Quando un certo tipo di politica vola bassa, a Floridia coperti i manifesti per la fiaccolata in memoria di Nuccio Sortino

A sinistra il manifesto "oscurato"
A sinistra il manifesto del FAI

FLORIDIA – Amarezza, quella espressa dal sindaco di Floridia, Orazio Scalorino, così come dal presidente provinciale delle Associazioni Antiracket, Paolo Caligiore, per l’episodio di questi giorni della copertura dei manifesti fatti affiggere in piazza dal primo cittadino per annunciare la fiaccolata di domenica 9, in memoria di Nuccio Sortino, il panettiere 46enne, componente del direttivo dell’Associazione Antiracket, ucciso il mese scorso in un agguato da tre giovani balordi, due dei quali minorenni, oggi in carcere.

Il manifesto di invito alla cittadinanza a partecipare a questo momento di grande impegno civico contro il racket e la criminalità mafiosa, fatto affiggere lunedì, è stato in pratica coperto, o meglio “oscurato“, con un manifesto politico, a firma di alcuni consiglieri comunali di opposizione, di attacco al sindaco sulla sua attività amministrativa.
────────────────────────────────────────
| Cosa si chiede |
Cita fedelmente il tratto dell'articolo su Nuccio Sortino che si apre con le parole contenenti "A sinistra il manifesto del" e si chiude con "oggi in carcere.". Il materiale non ha alcun legame con l'articolo su Nuccio Sortino.

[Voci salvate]
────────────────────────────────────────
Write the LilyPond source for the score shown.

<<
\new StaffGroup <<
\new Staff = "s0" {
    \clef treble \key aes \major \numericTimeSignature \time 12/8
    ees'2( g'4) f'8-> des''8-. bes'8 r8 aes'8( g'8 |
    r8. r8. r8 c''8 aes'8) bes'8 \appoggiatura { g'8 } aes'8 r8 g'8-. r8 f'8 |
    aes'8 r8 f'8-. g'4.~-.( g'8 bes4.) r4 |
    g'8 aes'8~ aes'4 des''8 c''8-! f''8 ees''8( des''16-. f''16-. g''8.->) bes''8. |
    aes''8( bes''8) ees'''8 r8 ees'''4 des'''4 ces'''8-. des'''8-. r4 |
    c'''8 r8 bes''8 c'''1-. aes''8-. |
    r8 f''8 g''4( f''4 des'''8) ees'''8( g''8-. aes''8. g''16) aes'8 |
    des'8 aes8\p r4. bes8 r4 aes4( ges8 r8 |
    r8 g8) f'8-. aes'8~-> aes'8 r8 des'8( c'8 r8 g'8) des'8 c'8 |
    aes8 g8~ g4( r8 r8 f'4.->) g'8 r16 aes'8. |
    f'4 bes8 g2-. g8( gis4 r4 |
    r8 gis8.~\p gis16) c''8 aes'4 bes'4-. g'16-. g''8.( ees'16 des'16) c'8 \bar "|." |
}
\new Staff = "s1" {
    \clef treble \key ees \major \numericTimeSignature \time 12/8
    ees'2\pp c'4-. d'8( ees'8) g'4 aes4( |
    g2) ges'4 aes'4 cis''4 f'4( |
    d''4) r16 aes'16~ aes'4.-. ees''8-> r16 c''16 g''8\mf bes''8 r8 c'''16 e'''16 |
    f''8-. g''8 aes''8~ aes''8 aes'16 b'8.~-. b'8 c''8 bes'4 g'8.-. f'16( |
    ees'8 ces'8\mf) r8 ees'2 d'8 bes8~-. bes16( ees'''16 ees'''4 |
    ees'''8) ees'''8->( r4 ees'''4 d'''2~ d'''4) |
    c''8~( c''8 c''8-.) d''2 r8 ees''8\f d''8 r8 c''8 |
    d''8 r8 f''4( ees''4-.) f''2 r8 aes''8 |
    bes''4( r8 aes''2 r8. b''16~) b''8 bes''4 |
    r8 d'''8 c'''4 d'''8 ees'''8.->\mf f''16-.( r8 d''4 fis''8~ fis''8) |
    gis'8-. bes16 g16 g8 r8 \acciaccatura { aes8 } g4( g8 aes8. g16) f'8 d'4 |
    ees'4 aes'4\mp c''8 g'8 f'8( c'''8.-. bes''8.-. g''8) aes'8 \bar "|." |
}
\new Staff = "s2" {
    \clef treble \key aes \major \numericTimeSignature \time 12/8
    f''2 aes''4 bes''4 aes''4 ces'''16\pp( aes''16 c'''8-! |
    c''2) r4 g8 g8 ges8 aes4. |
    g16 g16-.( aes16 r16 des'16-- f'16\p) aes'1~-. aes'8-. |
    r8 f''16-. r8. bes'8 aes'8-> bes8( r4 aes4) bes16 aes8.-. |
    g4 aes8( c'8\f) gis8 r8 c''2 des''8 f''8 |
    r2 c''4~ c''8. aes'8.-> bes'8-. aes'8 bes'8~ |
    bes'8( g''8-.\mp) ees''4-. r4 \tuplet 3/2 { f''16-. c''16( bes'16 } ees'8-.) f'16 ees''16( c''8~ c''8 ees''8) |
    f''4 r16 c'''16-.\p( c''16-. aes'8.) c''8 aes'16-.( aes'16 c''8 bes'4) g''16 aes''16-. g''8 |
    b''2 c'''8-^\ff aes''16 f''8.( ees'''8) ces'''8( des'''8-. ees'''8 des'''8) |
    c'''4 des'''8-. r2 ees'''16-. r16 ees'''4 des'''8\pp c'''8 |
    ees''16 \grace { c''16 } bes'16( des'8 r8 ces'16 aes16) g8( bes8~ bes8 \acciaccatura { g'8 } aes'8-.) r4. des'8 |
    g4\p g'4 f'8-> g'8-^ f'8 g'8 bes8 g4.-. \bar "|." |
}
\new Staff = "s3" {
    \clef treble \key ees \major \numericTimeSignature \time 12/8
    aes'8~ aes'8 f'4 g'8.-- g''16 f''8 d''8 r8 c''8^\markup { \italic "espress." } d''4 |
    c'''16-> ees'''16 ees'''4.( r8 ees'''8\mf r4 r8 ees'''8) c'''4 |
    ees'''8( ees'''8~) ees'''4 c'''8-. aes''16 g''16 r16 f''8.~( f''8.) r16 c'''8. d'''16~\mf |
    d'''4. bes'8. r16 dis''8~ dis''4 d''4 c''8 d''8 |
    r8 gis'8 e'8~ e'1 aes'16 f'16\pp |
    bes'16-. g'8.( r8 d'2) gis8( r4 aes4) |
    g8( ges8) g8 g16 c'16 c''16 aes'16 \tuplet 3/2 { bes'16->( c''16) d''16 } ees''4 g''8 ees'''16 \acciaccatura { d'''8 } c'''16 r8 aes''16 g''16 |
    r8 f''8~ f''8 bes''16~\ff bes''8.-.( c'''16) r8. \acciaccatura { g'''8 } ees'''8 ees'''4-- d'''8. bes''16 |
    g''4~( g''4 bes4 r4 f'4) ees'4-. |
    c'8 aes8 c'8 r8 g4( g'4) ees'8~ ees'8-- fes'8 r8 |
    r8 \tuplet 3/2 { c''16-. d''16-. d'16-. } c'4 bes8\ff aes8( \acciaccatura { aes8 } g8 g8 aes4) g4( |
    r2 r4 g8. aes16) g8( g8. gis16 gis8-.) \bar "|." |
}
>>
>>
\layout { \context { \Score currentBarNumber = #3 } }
────────────────────────────────────────
| Soluzione dell'esercizio |
A sinistra il manifesto del FAI

FLORIDIA – Amarezza, quella espressa dal sindaco di Floridia, Orazio Scalorino, così come dal presidente provinciale delle Associazioni Antiracket, Paolo Caligiore, per l’episodio di questi giorni della copertura dei manifesti fatti affiggere in piazza dal primo cittadino per annunciare la fiaccolata di domenica 9, in memoria di Nuccio Sortino, il panettiere 46enne, componente del direttivo dell’Associazione Antiracket, ucciso il mese scorso in un agguato da tre giovani balordi, due dei quali minorenni, oggi in carcere.